_Try it_:
Using the data beneath, show every line that includes the word "ottoman".
------
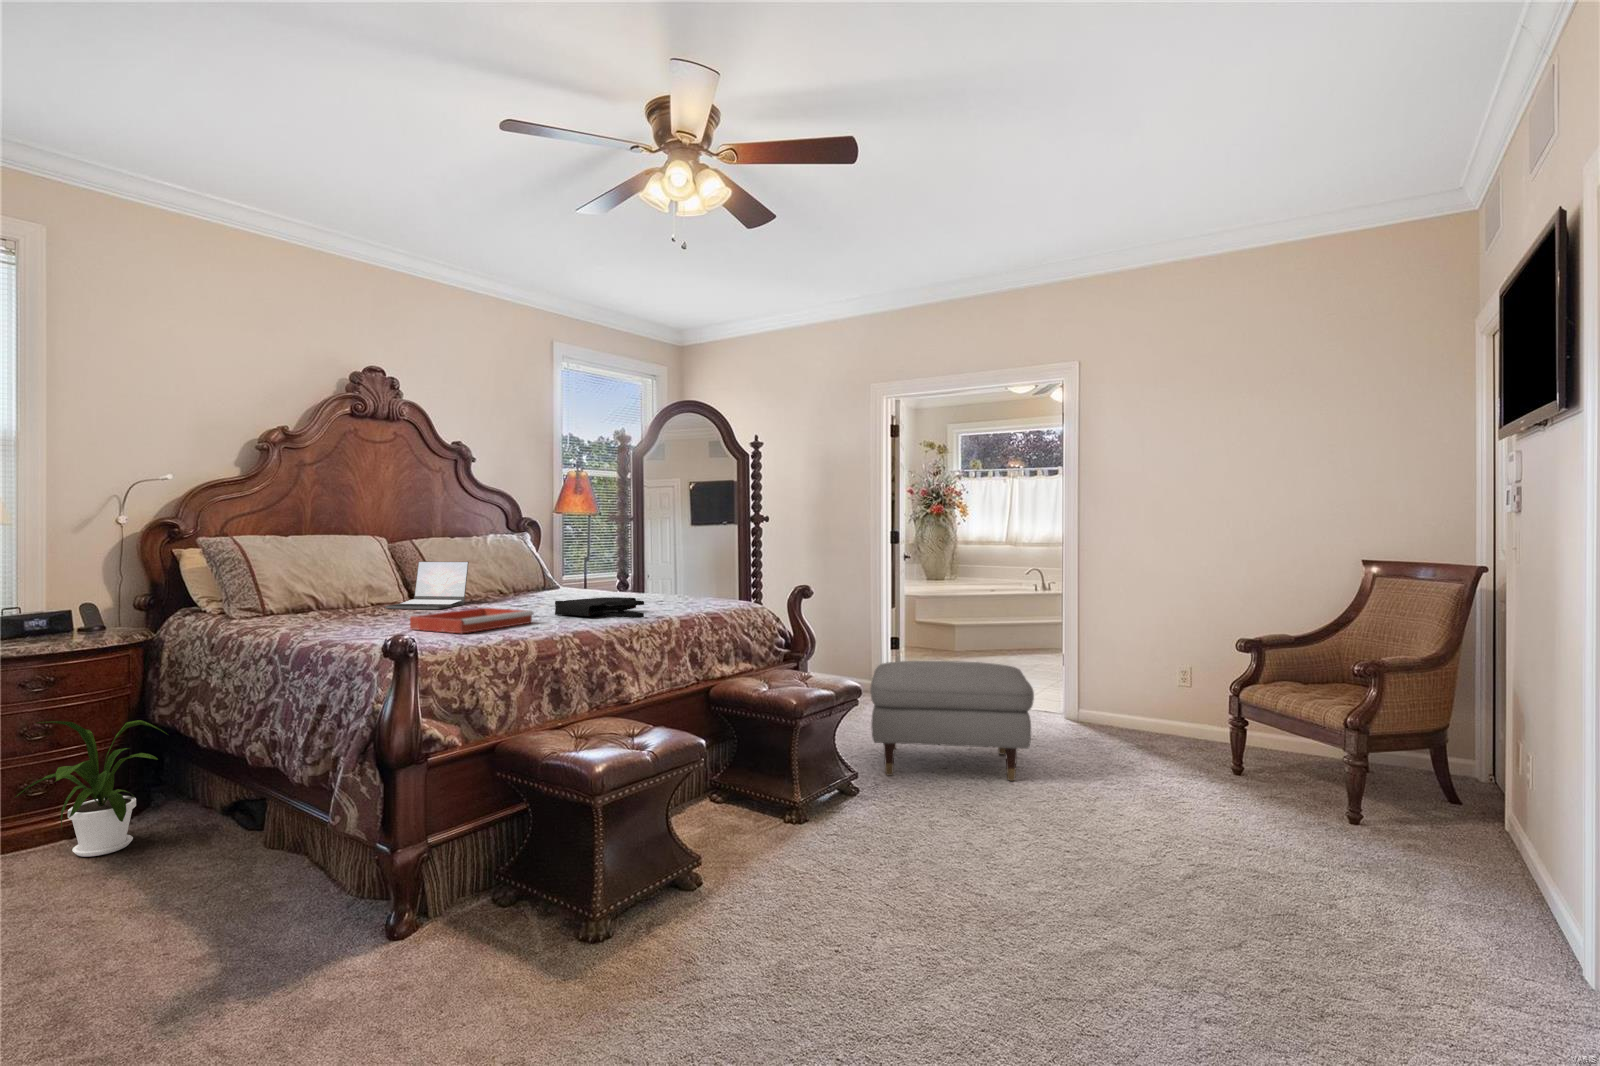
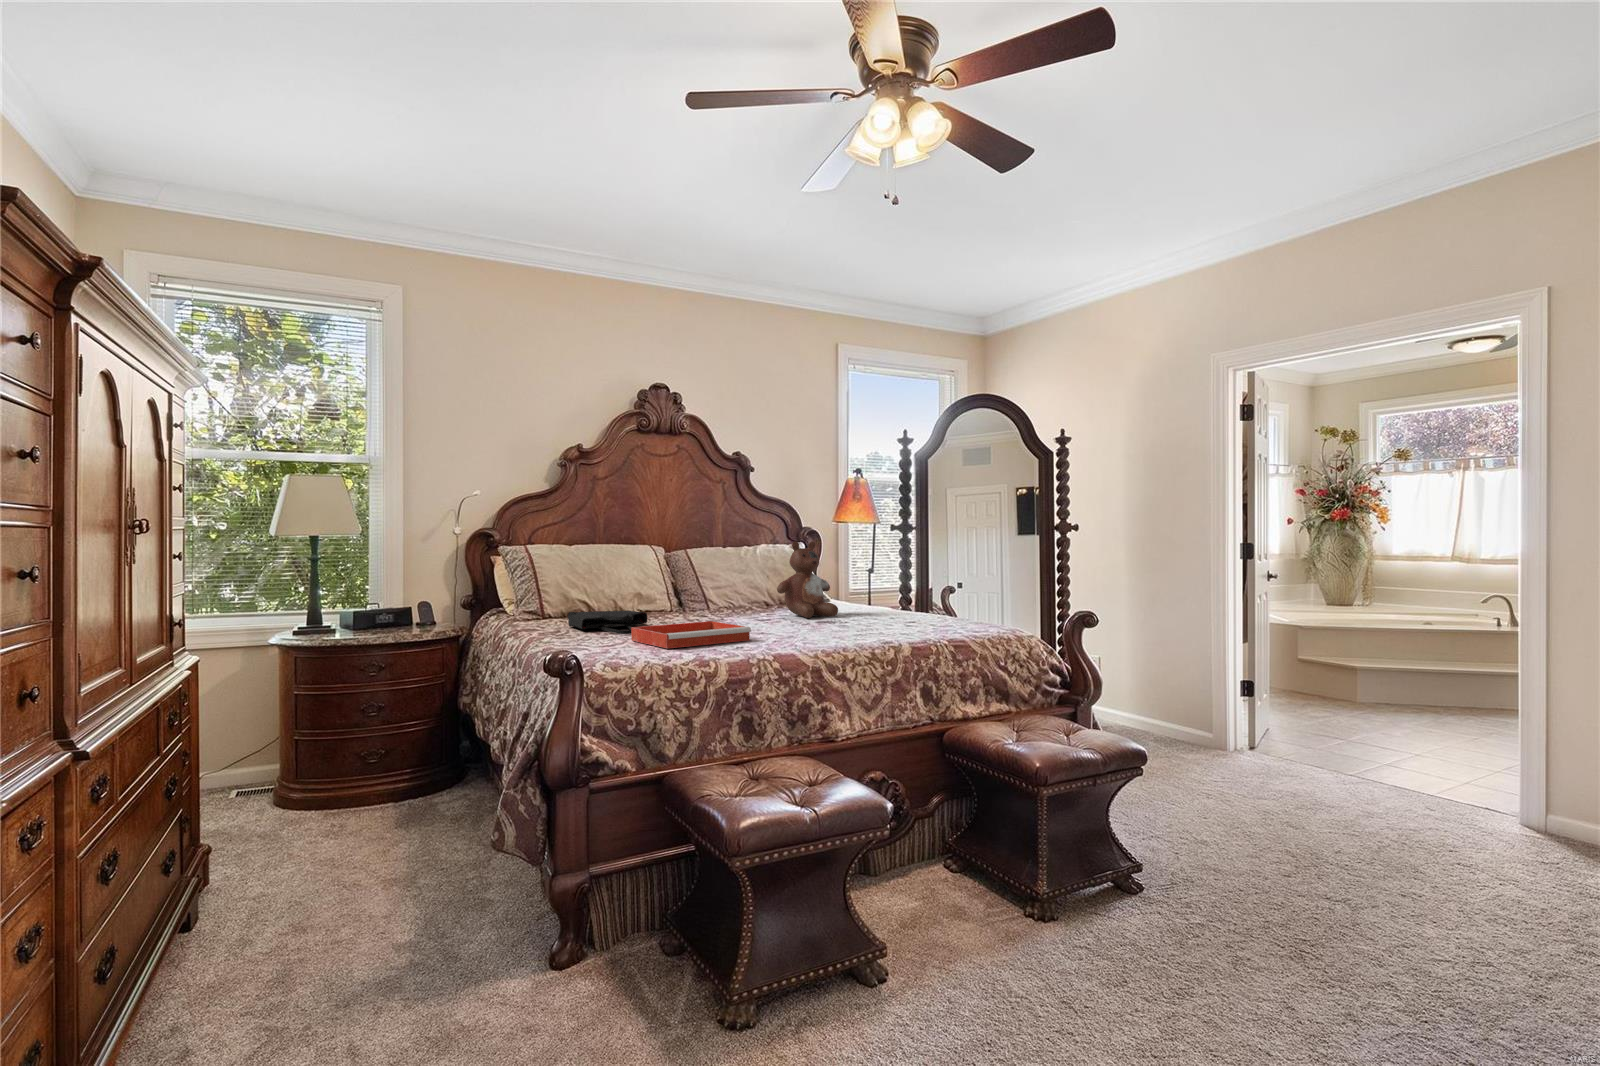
stuffed bear: none [527,531,587,602] -> present [777,541,838,618]
laptop: present [385,561,469,609] -> none [646,571,724,620]
tote bag: present [555,597,644,618] -> present [568,611,647,634]
ottoman: present [870,661,1034,781] -> none [1170,717,1440,917]
house plant: present [15,720,167,857] -> none [352,702,456,823]

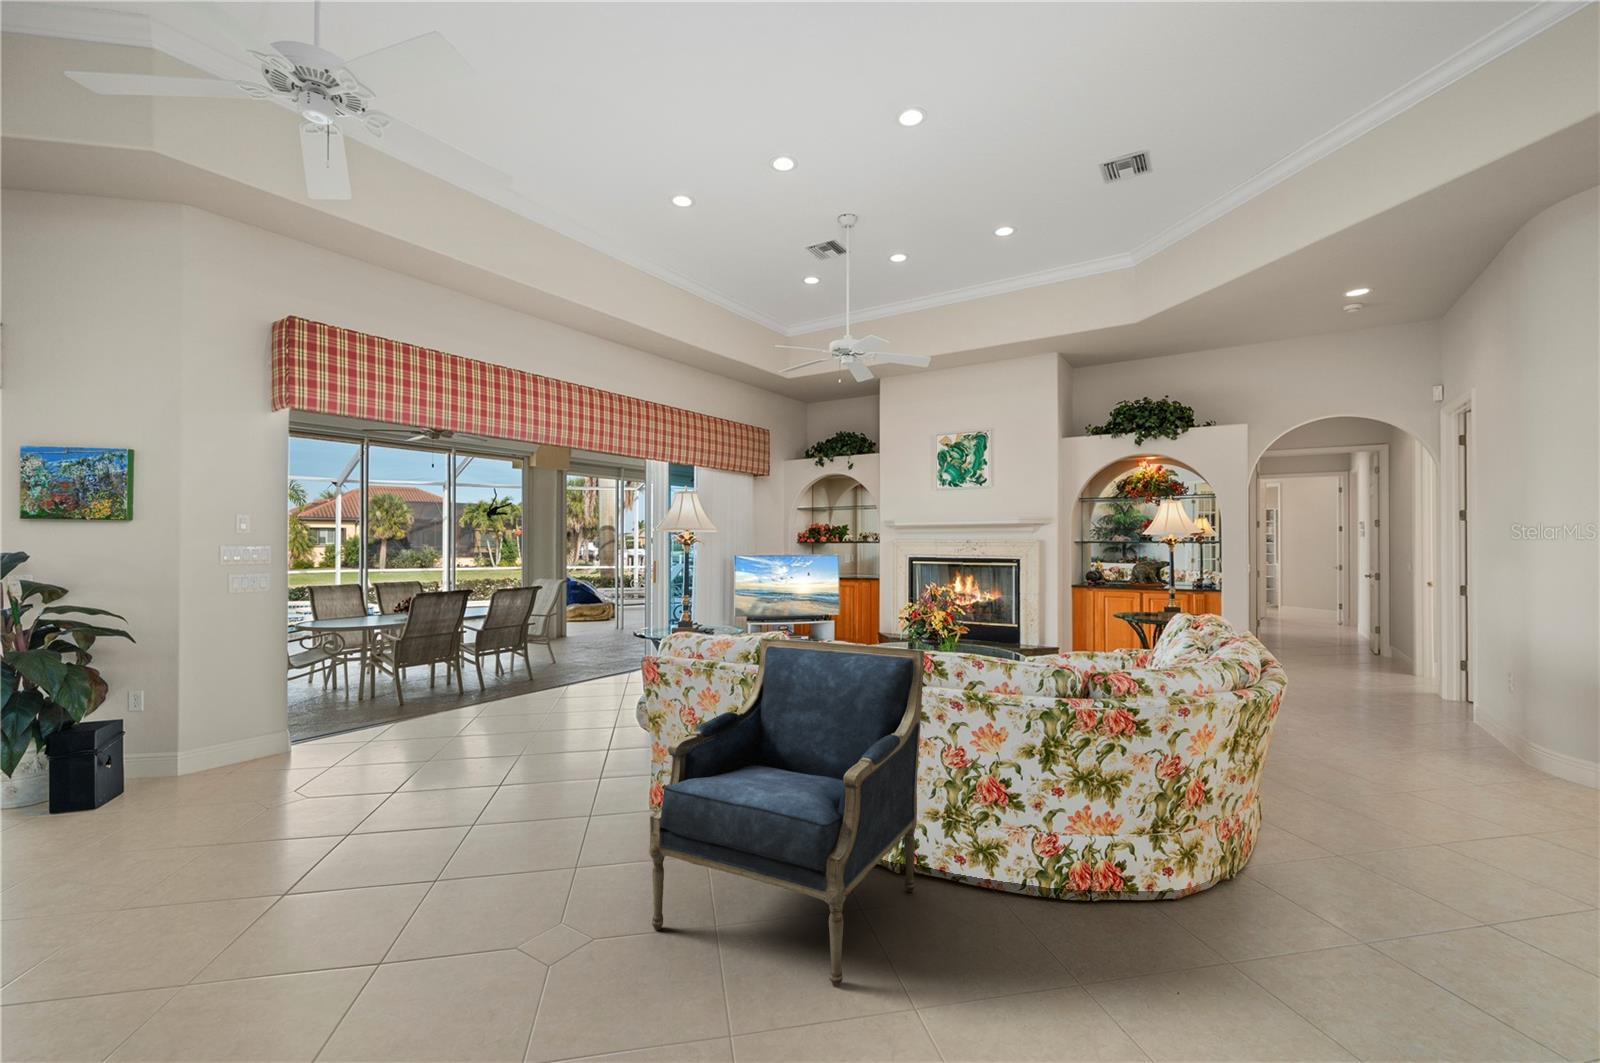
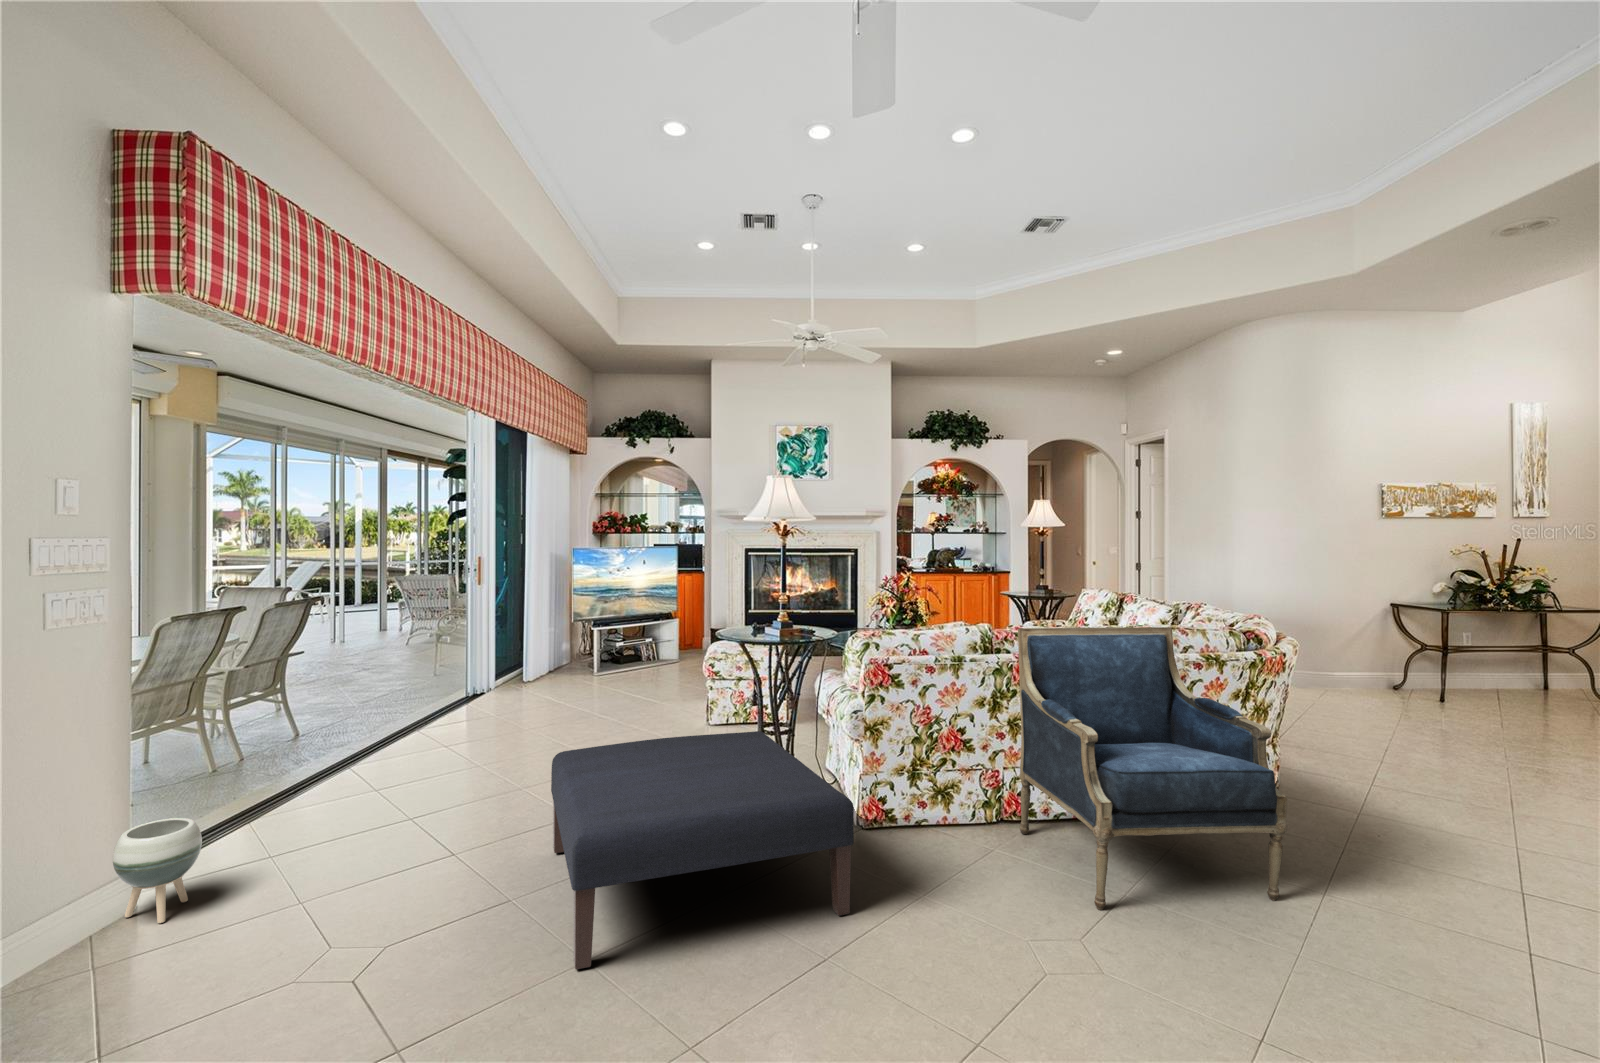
ottoman: none [298,705,601,867] -> present [551,731,854,969]
planter: none [223,712,273,770] -> present [113,818,202,923]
------
_Completed task_:
ottoman: present [870,661,1034,781] -> none [1170,717,1440,917]
ottoman: none [298,705,601,867] -> present [551,731,854,969]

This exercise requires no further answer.